Navy Pilot Missing In Action From the Vietnam War is ID'd

The Department of Defense POW/Missing Personnel Office (DPMO) has announced that the remains of a U.S. serviceman, missing in action from the Vietnam War, have been identified and will be returned to his family for burial with full military honors.

He is Lt. Cmdr. Ralph C. Bisz, U.S. Navy, of Miami Shores, Fla. His funeral arrangements are being set by his family.
 
On Aug. 4, 1967, Bisz took off in an A-4E Skyhawk from the USS Oriskany to bomb an enemy petroleum depot near Haiphong, Vietnam. As he neared the target, his aircraft was struck by an enemy surface-to-air missile and crashed near the town of Hai Duong in Hai Hung Province. No parachute was observed and no emergency beeper signal was received.
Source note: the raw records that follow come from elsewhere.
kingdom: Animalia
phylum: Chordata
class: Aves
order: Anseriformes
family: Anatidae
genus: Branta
In 1988, the Socialist Republic of Vietnam (S.R.V.) repatriated to the United States human remains from Hai Hung Province, which they attributed to Bisz on the basis of their historical records of the shootdown as well as documentation of his burial.
 
Between 1988 and 2004, joint U.S./S.R.V. teams, led by the Joint POW/MIA Accounting Command (JPAC), conducted several investigations of the incident and surveyed the crash site. A team found aircraft wreckage at the site which was consistent with an A-4E Skyhawk. Teams also interviewed witnesses who recalled the crash and burial of the pilot in a nearby cemetery. Additionally, one witness indicated that he oversaw the exhumation of the American's remains from the cemetery, and their turnover to district officials.

Between 1993 and 2004, 25 samples from the remains turned over in 1988 were submitted to several laboratories for mitochondrial DNA (mtDNA) analysis, but yielded inconclusive results. In 2007, the Armed Forces DNA Identification Laboratory used refined DNA collection techniques and succeeded in obtaining verifiable mtDNA. Using forensic identification tools, circumstantial evidence, mtDNA analysis and dental comparisons, scientists from JPAC identified the remains as those of Bisz.